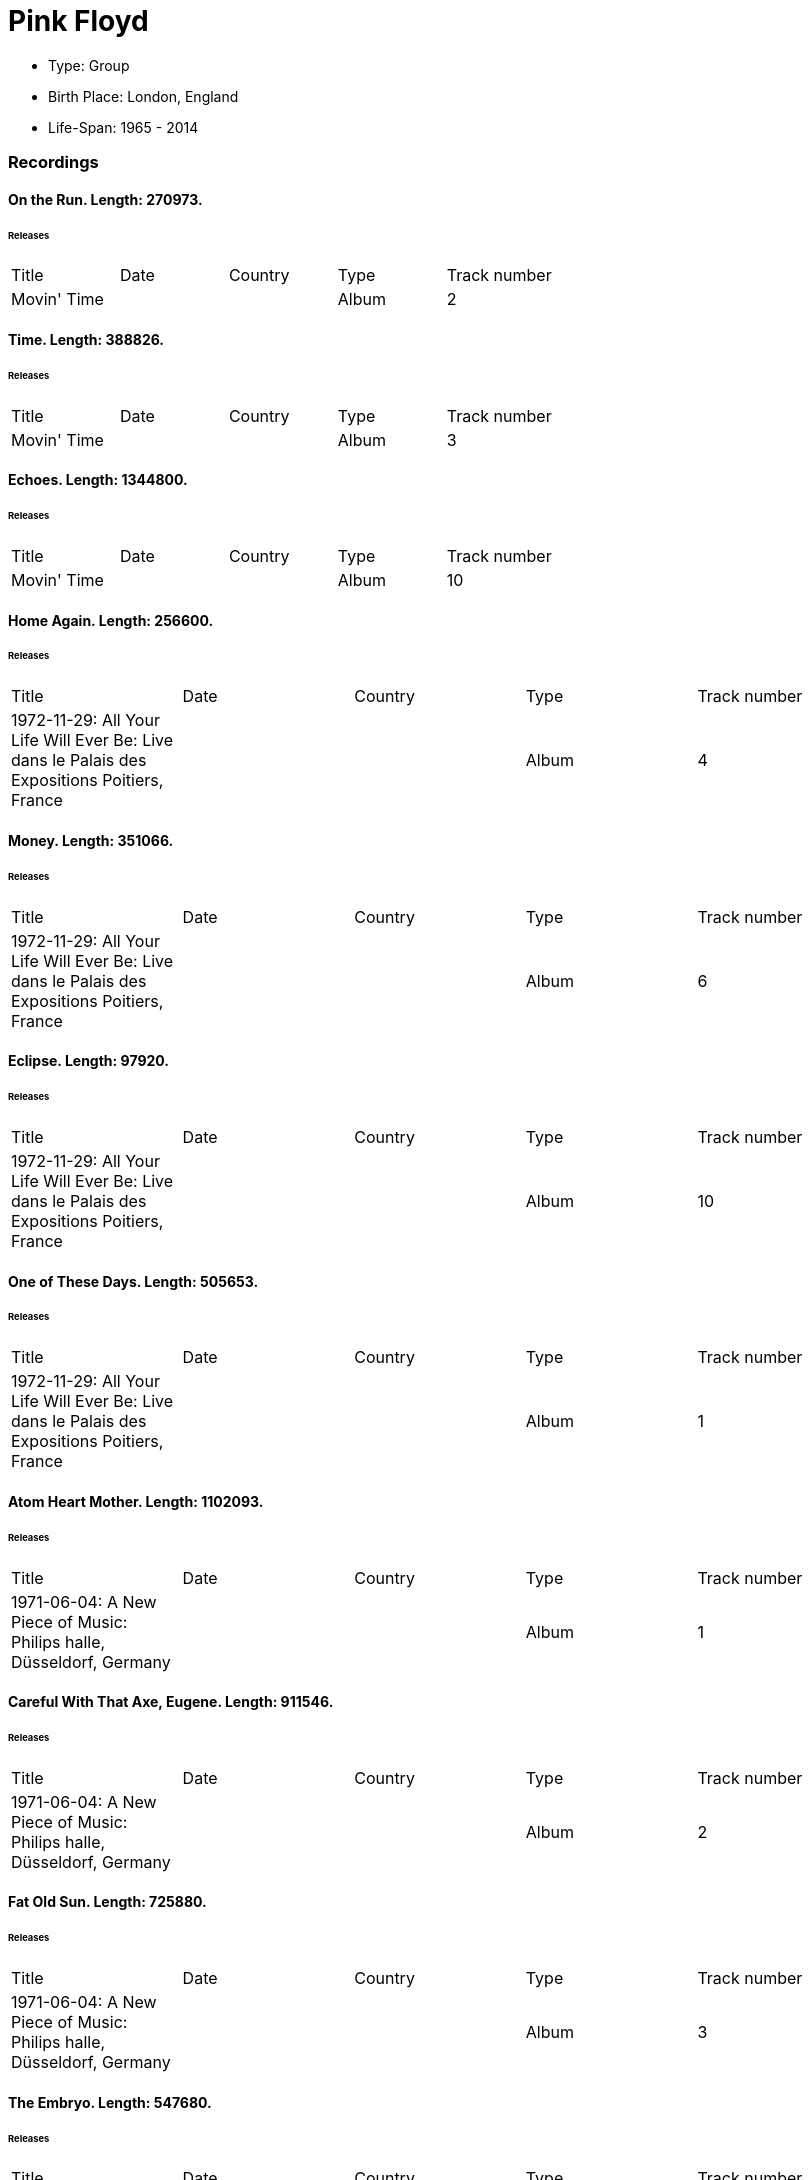 
= Pink Floyd

* Type: Group

* Birth Place: London, England

* Life-Span: 1965 - 2014

=== Recordings


==== On the Run. Length: 270973. 

====== Releases
|===
    |Title|Date|Country|Type|Track number
|Movin' Time | | |Album  |2
|===


==== Time. Length: 388826. 

====== Releases
|===
    |Title|Date|Country|Type|Track number
|Movin' Time | | |Album  |3
|===


==== Echoes. Length: 1344800. 

====== Releases
|===
    |Title|Date|Country|Type|Track number
|Movin' Time | | |Album  |10
|===


==== Home Again. Length: 256600. 

====== Releases
|===
    |Title|Date|Country|Type|Track number
|1972-11-29: All Your Life Will Ever Be: Live dans le Palais des Expositions Poitiers, France | | |Album  |4
|===


==== Money. Length: 351066. 

====== Releases
|===
    |Title|Date|Country|Type|Track number
|1972-11-29: All Your Life Will Ever Be: Live dans le Palais des Expositions Poitiers, France | | |Album  |6
|===


==== Eclipse. Length: 97920. 

====== Releases
|===
    |Title|Date|Country|Type|Track number
|1972-11-29: All Your Life Will Ever Be: Live dans le Palais des Expositions Poitiers, France | | |Album  |10
|===


==== One of These Days. Length: 505653. 

====== Releases
|===
    |Title|Date|Country|Type|Track number
|1972-11-29: All Your Life Will Ever Be: Live dans le Palais des Expositions Poitiers, France | | |Album  |1
|===


==== Atom Heart Mother. Length: 1102093. 

====== Releases
|===
    |Title|Date|Country|Type|Track number
|1971-06-04: A New Piece of Music: Philips halle, Düsseldorf, Germany | | |Album  |1
|===


==== Careful With That Axe, Eugene. Length: 911546. 

====== Releases
|===
    |Title|Date|Country|Type|Track number
|1971-06-04: A New Piece of Music: Philips halle, Düsseldorf, Germany | | |Album  |2
|===


==== Fat Old Sun. Length: 725880. 

====== Releases
|===
    |Title|Date|Country|Type|Track number
|1971-06-04: A New Piece of Music: Philips halle, Düsseldorf, Germany | | |Album  |3
|===


==== The Embryo. Length: 547680. 

====== Releases
|===
    |Title|Date|Country|Type|Track number
|1971-06-04: A New Piece of Music: Philips halle, Düsseldorf, Germany | | |Album  |4
|===


==== The Return of the Son of Nothing (Echoes). Length: 1423746. 

====== Releases
|===
    |Title|Date|Country|Type|Track number
|1971-06-04: A New Piece of Music: Philips halle, Düsseldorf, Germany | | |Album  |1
|===


==== Set the Controls for the Heart of the Sun. Length: 772266. 

====== Releases
|===
    |Title|Date|Country|Type|Track number
|1971-06-04: A New Piece of Music: Philips halle, Düsseldorf, Germany | | |Album  |2
|===


==== Cymbaline. Length: 460386. 

====== Releases
|===
    |Title|Date|Country|Type|Track number
|1971-06-04: A New Piece of Music: Philips halle, Düsseldorf, Germany | | |Album  |3
|===


==== A Saucerful of Secrets. Length: 363306. 

====== Releases
|===
    |Title|Date|Country|Type|Track number
|1971-06-04: A New Piece of Music: Philips halle, Düsseldorf, Germany | | |Album  |4
|===


==== Echoes. Length: 1225000. 

====== Releases
|===
    |Title|Date|Country|Type|Track number
|The Valley of the Kings | | |Album  |1
|===


==== Tune-ups. Length: 190000. 

====== Releases
|===
    |Title|Date|Country|Type|Track number
|The Valley of the Kings | | |Album  |2
|===


==== Obscured by Clouds. Length: 332666. 

====== Releases
|===
    |Title|Date|Country|Type|Track number
|The Valley of the Kings | | |Album  |3
|===


==== When You’re In. Length: 448333. 

====== Releases
|===
    |Title|Date|Country|Type|Track number
|The Valley of the Kings | | |Album  |4
|===


==== Tune-ups. Length: 64000. 

====== Releases
|===
    |Title|Date|Country|Type|Track number
|The Valley of the Kings | | |Album  |5
|===


==== Childhood’s End. Length: 517000. 

====== Releases
|===
    |Title|Date|Country|Type|Track number
|The Valley of the Kings | | |Album  |6
|===


==== Tune-ups. Length: 160000. 

====== Releases
|===
    |Title|Date|Country|Type|Track number
|The Valley of the Kings | | |Album  |7
|===


==== Careful With That Axe, Eugene. Length: 580106. 

====== Releases
|===
    |Title|Date|Country|Type|Track number
|The Valley of the Kings | | |Album  |8
|===


==== Speak to Me. Length: 78666. 

====== Releases
|===
    |Title|Date|Country|Type|Track number
|The Valley of the Kings | | |Album  |1
|===


==== Breathe. Length: 171333. 

====== Releases
|===
    |Title|Date|Country|Type|Track number
|The Valley of the Kings | | |Album  |2
|===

________________________

- [THE PROBLEM]:
Only a number is required here: the count of lines in these entries that hold "Your".

- [TASK ANSWER]:
4